* DATA UNDER STUDY:
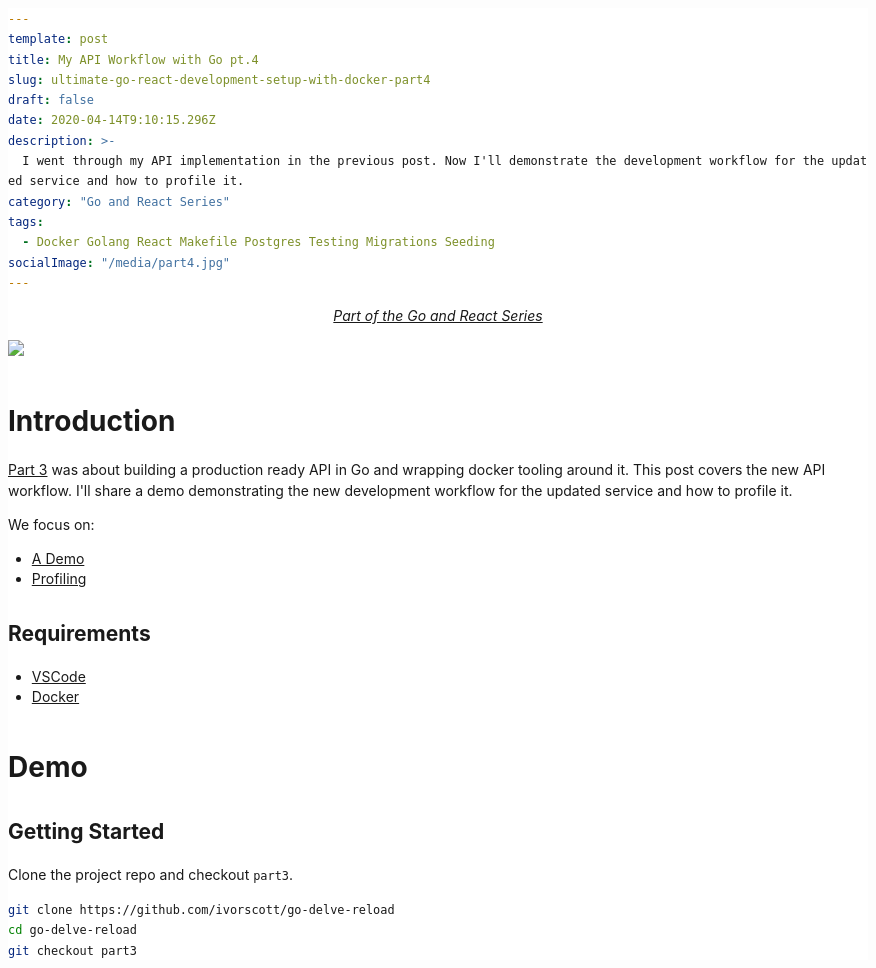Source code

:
 ```yaml
---
template: post
title: My API Workflow with Go pt.4
slug: ultimate-go-react-development-setup-with-docker-part4
draft: false
date: 2020-04-14T9:10:15.296Z
description: >-
  I went through my API implementation in the previous post. Now I'll demonstrate the development workflow for the updated service and how to profile it.
category: "Go and React Series"
tags:
  - Docker Golang React Makefile Postgres Testing Migrations Seeding
socialImage: "/media/part4.jpg"
---
```



<center>
<i>
  <a href ="/category/go-and-react-series/">Part of the Go and React Series</a>
</i>
</center>

![](/media/part4.jpg)

# Introduction

[Part 3](/ultimate-go-react-development-setup-with-docker-part3) was about building a production ready API in Go and wrapping docker tooling around it. This post covers the new API workflow. I'll share a demo demonstrating the new development workflow for the updated service and how to profile it.

We focus on:

- [A Demo](#demo)
- [Profiling](#profiling)

## Requirements

- [VSCode](https://code.visualstudio.com/)
- [Docker](https://www.docker.com/products/docker-desktop)

# Demo

## Getting Started

Clone the project repo and checkout `part3`.

```bash
git clone https://github.com/ivorscott/go-delve-reload
cd go-delve-reload
git checkout part3
```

* DIRECTIONS:
Nothing but the pictures should be left out when the listing above is transcribed.

* SOLUTION FOR THIS PROBLEM:
Source code

:
 ```yaml
---
template: post
title: My API Workflow with Go pt.4
slug: ultimate-go-react-development-setup-with-docker-part4
draft: false
date: 2020-04-14T9:10:15.296Z
description: >-
  I went through my API implementation in the previous post. Now I'll demonstrate the development workflow for the updated service and how to profile it.
category: "Go and React Series"
tags:
  - Docker Golang React Makefile Postgres Testing Migrations Seeding
socialImage: "/media/part4.jpg"
---
```



<center>
<i>
  <a href ="/category/go-and-react-series/">Part of the Go and React Series</a>
</i>
</center>

![](/media/part4.jpg)

# Introduction

[Part 3](/ultimate-go-react-development-setup-with-docker-part3) was about building a production ready API in Go and wrapping docker tooling around it. This post covers the new API workflow. I'll share a demo demonstrating the new development workflow for the updated service and how to profile it.

We focus on:

- [A Demo](#demo)
- [Profiling](#profiling)

## Requirements

- [VSCode](https://code.visualstudio.com/)
- [Docker](https://www.docker.com/products/docker-desktop)

# Demo

## Getting Started

Clone the project repo and checkout `part3`.

```bash
git clone https://github.com/ivorscott/go-delve-reload
cd go-delve-reload
git checkout part3
```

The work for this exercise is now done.